Un día antes de la conmemoración del Día Internacional de la Mujer, el diputado De la Carrera objetó la presencia de la hija del diputado De Rementería en el hemiciclo. Este episodio, aparentemente trivial, ilustra dos cosas. En primer lugar, que nos cuesta aceptar que las prácticas familiares de cuidado eventualmente se proyecten a espacios laborales o institucionales. Y, en segundo lugar, que la figura del hombre-cuidador nos resulta todavía anómala o disruptiva.
Sin embargo, existen muchas razones para avanzar hacia modelos de cuidado más justos y dúctiles. No hay que olvidar que todas las personas necesitamos de cuidado a lo largo de nuestras vidas, de suerte que, como puso de relieve la reciente pandemia, su aseguramiento es una cuestión no solo privada, también tiene relevancia pública. Es un hecho, además, que las necesidades de cuidado se han incrementado con el tiempo, mientras que la organización tradicional para su provisión se ha fragilizado. En efecto, las familias han tendido a fragmentarse y las capacidades de ellas, y, en especial de las mujeres para afrontar en solitario el cuidado ya no son las mismas. Todo apunta a que el modelo de hombre-proveedor y mujer-cuidadora está en retirada, entre otras cosas, porque las mujeres se han incorporado en masa al mundo laboral y soportan una gran sobrecarga de trabajo. Así las cosas, de no enmendar el rumbo, la sostenibilidad del cuidado, como necesidad vital y productiva, está en riesgo. Negarnos a su redistribución familiar y a su reorganización social puede llevarnos a un despeñadero y, en todo caso, perpetúa una injusticia.

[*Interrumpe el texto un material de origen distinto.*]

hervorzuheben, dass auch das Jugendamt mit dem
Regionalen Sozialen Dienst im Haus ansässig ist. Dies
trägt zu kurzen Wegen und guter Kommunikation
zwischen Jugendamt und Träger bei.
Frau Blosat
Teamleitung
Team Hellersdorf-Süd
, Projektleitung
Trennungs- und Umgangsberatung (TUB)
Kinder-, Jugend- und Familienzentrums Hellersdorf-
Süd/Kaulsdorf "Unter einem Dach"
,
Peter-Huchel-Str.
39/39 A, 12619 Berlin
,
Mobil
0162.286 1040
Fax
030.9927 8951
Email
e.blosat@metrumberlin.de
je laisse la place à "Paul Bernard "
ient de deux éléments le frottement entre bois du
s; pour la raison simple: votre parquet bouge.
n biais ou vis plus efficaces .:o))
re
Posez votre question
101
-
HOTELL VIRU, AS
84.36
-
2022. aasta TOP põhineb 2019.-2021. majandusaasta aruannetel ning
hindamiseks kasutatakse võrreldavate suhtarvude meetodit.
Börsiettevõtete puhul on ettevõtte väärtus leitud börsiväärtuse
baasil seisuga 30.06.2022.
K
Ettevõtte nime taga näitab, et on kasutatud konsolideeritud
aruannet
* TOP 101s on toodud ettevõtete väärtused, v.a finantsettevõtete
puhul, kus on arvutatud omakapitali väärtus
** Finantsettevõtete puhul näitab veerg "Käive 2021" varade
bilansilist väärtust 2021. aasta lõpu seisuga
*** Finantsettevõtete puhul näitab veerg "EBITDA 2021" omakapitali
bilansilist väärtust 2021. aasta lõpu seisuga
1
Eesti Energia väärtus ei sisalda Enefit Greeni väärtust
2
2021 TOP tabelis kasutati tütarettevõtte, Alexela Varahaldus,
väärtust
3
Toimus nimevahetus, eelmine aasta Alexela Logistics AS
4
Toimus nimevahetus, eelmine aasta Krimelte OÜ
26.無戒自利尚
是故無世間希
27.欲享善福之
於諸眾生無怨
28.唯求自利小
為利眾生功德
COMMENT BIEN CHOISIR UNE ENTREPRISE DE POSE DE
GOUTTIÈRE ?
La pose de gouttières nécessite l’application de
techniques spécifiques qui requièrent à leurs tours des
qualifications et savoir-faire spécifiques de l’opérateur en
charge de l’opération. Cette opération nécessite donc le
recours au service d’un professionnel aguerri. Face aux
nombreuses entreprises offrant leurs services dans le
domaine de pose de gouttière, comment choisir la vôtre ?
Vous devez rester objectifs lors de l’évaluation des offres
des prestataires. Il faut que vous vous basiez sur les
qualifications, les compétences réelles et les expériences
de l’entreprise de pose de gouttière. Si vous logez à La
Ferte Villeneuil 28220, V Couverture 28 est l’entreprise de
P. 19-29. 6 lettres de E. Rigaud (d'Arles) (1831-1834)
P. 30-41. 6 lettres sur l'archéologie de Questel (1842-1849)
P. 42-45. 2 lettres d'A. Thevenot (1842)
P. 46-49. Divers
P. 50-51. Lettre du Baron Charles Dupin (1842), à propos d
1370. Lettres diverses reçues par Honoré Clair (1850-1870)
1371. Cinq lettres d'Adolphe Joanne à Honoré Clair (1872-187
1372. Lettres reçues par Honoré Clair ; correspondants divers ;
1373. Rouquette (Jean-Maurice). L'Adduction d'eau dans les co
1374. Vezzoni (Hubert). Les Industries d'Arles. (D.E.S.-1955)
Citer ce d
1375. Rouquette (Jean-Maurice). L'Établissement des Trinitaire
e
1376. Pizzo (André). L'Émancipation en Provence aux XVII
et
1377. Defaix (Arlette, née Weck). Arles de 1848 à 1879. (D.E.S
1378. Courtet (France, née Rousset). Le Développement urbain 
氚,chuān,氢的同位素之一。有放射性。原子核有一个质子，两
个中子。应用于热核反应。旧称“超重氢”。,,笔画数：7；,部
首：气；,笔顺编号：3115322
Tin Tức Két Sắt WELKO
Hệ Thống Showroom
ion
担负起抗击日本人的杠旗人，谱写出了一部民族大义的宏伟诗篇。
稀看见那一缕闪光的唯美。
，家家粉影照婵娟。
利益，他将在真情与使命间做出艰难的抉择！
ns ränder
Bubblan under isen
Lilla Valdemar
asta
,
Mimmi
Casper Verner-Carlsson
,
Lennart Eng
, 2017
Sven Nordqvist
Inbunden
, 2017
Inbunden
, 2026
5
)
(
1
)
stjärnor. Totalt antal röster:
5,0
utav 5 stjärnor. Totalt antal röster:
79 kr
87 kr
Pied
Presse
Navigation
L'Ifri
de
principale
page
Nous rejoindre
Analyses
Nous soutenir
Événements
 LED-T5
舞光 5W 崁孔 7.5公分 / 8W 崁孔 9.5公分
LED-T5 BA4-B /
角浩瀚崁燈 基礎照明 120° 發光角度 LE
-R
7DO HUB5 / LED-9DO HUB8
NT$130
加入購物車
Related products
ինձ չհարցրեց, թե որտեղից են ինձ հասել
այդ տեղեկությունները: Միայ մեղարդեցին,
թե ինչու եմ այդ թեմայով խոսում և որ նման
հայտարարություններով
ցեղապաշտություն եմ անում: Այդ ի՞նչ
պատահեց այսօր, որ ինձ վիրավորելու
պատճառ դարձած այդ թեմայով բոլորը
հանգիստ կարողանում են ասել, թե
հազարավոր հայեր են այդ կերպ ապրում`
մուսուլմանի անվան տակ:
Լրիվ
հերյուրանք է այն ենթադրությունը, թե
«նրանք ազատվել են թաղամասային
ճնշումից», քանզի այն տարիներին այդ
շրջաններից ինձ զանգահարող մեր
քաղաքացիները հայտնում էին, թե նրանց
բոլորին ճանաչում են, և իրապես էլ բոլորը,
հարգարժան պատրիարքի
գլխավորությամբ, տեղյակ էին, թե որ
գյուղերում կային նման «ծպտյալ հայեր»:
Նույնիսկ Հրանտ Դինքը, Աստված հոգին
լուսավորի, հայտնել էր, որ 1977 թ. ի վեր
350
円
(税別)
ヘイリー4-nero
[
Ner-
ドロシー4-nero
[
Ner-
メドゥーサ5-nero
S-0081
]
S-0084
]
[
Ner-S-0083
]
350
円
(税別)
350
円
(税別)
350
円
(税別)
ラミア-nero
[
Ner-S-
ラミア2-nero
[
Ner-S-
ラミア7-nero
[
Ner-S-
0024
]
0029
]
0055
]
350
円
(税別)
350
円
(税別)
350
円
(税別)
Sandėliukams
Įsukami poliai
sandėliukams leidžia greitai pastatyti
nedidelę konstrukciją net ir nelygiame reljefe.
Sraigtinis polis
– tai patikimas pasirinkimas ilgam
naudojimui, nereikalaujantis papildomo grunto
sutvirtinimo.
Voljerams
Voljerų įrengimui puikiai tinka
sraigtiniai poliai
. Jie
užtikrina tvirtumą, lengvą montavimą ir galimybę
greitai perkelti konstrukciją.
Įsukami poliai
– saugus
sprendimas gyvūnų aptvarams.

Según Nancy Fraser, la clave para avanzar estaría en hacer que los actuales patrones de vida de las mujeres se universalicen. Las mujeres combinan la actividad de proveedoras con el cuidado, aunque con extraordinaria dificultad y esfuerzo. Por tanto, lo razonable y justo es que los estados aseguren que los hombres hagan lo propio, implicándose equitativamente en el cuidado, tanto de sus hijos como de personas mayores. Adicionalmente -según Fraser-, hay que aligerar la carga de cuidar.
Así, para redistribuir el cuidado al interior de las familias se requiere promover lo que la literatura de género denomina las masculinidades cuidadoras o la figura del hombre-cuidador. Ese cambio no es sencillo y supone implementar estrategias variadas (culturales, jurídicas y económicas). Pero, como puso de relieve el episodio que referí al inicio de esta columna, no basta con redistribuir el cuidado en las familias. Como sociedad, debemos contribuir activamente a su reorganización, corresponsabilizándolos de su aseguramiento. En simple, evitar poner obstáculos a una función que requiere gran inversión de tiempo y esfuerzo; y cuya provisión nos beneficia a todos, directa o indirectamente. Nos guste o no, estamos conminados a aceptar, aunque sea por puro pragmatismo, que el cuidado tendrá que transcender lo familiar y adentrarse en el amplio espectro del espacio público.
Dra. Yanira Zúñiga.
Profesora Titular del Instituto de Derecho Público de la Universidad Austral de Chile.
Columna de opinión publicada en el diario La Tercera.